Bonnie scrambled out of bed, feet getting tangled in her duvet. Her heart thudded painfully in her chest. Her father was making dinner downstairs. She could hear him fiddling with the stove.
Bonnie went to her window, glancing out warily as if expecting to see him down the street, waving at her.
She opened it halfway, letting the cool breeze in. Even so, a light sheen of sweat dappled the small of her back.
She typed furiously.
How did you get my number? B.
I hacked your phone, obviously. K.
No, you didn't. B.
Fine. I hacked someone else's phone to get your number. K.
Stop lying. B.
I'm invading your privacy. Does it matter how I did it? K.
Yes. B.
What are you wearing? K.
Bonnie choked on her anger.
You mean you can't see through the camera you had installed in my room? B.
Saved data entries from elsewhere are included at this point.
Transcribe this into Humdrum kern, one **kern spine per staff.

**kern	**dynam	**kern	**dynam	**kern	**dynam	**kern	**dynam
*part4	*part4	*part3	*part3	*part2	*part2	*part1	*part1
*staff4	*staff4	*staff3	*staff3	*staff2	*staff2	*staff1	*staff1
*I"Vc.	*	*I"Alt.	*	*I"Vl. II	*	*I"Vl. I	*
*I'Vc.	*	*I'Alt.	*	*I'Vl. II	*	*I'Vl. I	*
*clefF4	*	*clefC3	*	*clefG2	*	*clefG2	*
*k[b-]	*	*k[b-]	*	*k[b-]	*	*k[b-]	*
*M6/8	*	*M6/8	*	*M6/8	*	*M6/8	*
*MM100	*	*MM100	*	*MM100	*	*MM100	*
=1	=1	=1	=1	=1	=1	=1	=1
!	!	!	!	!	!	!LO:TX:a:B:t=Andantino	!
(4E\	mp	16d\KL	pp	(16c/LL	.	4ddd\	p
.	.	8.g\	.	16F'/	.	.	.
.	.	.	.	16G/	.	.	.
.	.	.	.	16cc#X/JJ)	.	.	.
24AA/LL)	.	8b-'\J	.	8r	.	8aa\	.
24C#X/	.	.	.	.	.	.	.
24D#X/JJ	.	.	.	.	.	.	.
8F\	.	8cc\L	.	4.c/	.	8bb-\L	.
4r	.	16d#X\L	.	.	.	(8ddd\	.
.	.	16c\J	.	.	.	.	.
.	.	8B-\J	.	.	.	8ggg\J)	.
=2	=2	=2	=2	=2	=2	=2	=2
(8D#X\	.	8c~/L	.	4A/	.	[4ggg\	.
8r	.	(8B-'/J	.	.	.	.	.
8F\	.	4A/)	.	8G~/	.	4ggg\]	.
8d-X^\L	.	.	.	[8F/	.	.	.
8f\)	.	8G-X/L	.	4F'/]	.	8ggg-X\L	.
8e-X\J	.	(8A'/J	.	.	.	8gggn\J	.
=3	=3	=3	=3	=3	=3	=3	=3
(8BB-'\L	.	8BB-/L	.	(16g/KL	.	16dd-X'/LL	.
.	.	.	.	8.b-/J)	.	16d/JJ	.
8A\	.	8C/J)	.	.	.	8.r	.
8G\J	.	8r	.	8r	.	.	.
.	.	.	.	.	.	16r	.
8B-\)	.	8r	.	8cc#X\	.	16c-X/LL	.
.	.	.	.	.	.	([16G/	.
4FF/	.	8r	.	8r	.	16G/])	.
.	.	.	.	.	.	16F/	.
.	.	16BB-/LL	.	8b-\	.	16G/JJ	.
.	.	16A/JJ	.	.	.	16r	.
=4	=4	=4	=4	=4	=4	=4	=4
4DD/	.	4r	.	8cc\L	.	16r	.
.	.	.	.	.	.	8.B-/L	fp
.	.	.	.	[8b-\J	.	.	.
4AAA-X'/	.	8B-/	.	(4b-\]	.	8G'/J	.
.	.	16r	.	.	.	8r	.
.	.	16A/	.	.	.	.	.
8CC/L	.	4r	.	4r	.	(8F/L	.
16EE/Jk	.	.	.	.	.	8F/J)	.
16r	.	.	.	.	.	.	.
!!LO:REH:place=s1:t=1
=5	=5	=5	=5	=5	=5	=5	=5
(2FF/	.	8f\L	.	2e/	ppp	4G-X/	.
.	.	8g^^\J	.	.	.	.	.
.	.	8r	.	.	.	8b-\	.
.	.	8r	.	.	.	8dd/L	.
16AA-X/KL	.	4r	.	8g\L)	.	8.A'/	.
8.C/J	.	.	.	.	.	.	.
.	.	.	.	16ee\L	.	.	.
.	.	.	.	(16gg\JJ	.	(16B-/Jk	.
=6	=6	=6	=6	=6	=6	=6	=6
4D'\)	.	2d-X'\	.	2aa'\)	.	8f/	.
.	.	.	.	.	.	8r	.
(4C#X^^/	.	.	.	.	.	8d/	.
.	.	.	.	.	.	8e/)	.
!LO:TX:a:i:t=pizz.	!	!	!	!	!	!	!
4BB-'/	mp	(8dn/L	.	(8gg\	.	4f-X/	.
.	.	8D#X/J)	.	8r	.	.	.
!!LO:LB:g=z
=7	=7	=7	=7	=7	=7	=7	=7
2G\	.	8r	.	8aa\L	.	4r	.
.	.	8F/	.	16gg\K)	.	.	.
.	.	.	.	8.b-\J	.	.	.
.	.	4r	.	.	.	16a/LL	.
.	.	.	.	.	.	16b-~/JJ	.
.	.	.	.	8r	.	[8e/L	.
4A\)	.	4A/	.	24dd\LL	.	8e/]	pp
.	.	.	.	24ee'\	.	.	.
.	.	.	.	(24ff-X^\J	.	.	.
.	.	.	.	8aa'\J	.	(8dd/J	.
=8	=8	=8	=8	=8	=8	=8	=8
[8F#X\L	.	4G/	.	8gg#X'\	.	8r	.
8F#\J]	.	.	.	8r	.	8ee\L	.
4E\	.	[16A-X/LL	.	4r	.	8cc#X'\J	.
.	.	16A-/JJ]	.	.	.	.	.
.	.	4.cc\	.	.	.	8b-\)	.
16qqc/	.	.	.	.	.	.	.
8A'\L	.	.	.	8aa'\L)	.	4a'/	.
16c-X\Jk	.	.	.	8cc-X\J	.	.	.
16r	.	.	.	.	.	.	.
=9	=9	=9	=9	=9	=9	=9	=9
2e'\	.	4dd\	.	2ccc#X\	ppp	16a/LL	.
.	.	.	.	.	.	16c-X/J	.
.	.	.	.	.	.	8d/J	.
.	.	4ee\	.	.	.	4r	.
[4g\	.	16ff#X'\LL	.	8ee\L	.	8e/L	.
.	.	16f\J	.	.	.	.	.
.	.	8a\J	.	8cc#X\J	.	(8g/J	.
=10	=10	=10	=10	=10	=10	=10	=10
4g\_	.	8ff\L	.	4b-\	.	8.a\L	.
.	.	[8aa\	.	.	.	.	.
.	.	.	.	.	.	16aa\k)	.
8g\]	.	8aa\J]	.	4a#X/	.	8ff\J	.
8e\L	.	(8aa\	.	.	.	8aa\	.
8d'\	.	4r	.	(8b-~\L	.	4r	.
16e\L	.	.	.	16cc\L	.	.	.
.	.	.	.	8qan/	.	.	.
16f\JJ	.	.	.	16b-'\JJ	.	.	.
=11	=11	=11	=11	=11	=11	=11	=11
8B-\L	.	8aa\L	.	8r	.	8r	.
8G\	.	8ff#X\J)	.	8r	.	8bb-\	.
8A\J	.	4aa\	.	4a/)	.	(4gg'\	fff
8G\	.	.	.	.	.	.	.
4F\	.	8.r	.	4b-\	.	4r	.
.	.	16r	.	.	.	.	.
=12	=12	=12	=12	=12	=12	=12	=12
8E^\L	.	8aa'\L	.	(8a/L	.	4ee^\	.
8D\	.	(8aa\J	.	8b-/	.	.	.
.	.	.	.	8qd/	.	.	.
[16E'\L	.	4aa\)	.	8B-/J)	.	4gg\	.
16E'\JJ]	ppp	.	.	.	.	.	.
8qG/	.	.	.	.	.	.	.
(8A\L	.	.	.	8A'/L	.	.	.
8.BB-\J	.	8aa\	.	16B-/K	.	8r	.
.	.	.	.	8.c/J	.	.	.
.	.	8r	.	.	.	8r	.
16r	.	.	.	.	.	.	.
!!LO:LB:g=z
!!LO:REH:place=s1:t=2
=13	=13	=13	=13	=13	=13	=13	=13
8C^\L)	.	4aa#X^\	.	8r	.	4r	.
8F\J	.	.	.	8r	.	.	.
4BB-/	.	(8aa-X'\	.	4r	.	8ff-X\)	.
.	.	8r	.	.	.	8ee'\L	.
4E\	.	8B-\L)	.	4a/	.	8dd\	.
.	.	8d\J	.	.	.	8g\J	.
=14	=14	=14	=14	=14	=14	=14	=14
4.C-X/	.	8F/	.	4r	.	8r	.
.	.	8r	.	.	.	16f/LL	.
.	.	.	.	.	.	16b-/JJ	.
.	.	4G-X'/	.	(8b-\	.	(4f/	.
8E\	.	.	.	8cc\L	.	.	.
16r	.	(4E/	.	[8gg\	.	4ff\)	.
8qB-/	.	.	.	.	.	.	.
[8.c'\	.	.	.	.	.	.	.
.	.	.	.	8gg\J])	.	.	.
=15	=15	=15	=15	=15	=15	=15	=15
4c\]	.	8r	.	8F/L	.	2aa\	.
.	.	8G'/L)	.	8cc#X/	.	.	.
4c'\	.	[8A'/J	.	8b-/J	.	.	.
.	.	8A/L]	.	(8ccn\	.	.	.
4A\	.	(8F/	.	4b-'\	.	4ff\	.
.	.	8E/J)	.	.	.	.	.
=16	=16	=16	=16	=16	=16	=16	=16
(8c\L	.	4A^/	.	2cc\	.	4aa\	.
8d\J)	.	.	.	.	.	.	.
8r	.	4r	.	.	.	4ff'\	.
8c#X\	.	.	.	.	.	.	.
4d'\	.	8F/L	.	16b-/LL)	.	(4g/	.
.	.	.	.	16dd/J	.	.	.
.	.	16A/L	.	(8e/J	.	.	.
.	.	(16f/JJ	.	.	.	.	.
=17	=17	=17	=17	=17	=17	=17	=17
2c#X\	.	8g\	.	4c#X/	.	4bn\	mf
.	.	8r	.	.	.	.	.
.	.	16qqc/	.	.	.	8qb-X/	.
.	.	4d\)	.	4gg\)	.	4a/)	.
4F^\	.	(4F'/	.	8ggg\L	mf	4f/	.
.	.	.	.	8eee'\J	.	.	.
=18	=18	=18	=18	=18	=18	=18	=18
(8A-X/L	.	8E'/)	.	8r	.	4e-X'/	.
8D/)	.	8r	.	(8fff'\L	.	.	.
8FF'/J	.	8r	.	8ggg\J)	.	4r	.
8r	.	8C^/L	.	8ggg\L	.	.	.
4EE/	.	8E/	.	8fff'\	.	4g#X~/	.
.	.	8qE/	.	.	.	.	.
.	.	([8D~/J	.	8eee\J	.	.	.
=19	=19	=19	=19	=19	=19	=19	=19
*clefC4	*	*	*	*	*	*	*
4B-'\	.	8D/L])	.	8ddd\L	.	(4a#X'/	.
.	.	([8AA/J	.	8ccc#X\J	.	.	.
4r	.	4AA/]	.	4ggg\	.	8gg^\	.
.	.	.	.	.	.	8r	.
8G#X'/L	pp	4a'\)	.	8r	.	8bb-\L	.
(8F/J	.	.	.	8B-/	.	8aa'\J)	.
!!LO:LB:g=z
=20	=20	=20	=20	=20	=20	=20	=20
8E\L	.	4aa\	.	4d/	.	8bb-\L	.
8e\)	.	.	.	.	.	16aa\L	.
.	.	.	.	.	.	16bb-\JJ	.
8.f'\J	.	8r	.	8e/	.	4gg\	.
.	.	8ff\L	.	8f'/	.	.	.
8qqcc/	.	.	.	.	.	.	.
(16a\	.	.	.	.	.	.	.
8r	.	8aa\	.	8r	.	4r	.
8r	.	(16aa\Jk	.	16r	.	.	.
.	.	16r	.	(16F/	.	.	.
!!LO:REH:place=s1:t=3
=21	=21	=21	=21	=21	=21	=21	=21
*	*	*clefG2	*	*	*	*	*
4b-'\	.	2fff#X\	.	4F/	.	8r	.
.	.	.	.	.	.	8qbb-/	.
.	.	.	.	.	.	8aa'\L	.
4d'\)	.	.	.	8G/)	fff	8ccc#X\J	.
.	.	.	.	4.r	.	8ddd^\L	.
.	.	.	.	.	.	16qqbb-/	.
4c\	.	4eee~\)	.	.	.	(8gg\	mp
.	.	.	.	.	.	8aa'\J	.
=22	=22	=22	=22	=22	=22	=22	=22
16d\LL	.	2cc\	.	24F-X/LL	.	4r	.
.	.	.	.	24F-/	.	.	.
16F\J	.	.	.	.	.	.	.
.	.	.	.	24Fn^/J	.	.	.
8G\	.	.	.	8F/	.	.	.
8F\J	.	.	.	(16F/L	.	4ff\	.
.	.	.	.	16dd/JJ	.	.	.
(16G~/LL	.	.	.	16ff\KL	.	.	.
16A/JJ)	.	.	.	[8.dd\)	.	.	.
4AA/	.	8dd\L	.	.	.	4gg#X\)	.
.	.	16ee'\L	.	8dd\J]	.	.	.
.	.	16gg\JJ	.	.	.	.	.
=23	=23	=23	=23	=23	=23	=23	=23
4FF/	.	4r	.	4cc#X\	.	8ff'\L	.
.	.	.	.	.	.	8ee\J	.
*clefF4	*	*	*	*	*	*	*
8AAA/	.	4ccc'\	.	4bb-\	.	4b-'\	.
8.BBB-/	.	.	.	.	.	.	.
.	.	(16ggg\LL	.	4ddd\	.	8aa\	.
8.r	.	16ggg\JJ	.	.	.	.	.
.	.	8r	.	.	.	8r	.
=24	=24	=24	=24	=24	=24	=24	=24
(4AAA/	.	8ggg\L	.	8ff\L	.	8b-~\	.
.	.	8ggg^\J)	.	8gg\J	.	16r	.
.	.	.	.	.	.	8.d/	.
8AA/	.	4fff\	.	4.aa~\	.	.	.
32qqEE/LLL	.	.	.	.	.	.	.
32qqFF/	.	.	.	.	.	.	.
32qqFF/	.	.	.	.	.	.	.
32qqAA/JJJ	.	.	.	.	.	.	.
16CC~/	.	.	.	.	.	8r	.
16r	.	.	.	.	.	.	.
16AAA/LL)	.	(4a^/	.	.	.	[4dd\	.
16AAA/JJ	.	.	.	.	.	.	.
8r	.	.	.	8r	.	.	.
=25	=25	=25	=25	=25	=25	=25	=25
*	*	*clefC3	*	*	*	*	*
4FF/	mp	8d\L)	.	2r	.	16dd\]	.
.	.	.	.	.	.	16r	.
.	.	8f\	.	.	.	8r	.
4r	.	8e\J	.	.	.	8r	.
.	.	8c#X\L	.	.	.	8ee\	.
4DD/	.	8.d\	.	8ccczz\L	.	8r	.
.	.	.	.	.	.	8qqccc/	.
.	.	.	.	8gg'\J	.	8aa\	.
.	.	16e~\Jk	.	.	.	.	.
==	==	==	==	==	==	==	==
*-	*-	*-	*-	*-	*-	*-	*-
Ahahahahahaha. You're so funny. Bra or no bra? K.
I can just block you. B.
But u won't. K.
What makes you think that? B.
Are you gonna go out with Mattie D again? K.
None of your business. B. She hated that she giggled a little at 'Mattie D'.
Mattie D is young, has his whole life ahead of him. K.
Your point? B.
Wouldn't want anything to happen to him, u know? K.
Bonnie sat down on the window seat. The cool air made her shiver, but she welcomed it. She felt feverish.
What does that mean? B.
You know what it means. Scent of magnolias, sweet and fresh. K.
He was quoting "Strange Fruit". Bonnie felt dread and excitement and revulsion in the pit of her stomach. Like swallowing a jar of guts and blood.
Did you put them up on the ceiling like I told u? K.
His drawings. Bonnie stared guiltily at the cardboard box under the bed where she kept some old toys and knickknacks from the old house in Georgia.
No. I burned them. B.
Liar. But it's okay. I can always make you more. K.
The thought electrified her. It made her squirm and sink her toes in the carpet.
Gotta go wipe the cum off me. Night, Bonnie-Boo. K.
Bonnie swallowed hard. He'd been jerking off to her, he said. She tried not to picture it. But everything was a picture with him; graphic and painful and raw.
She sank down on the bed and squeezed her thighs shut. She felt that if she touched herself, he'd know.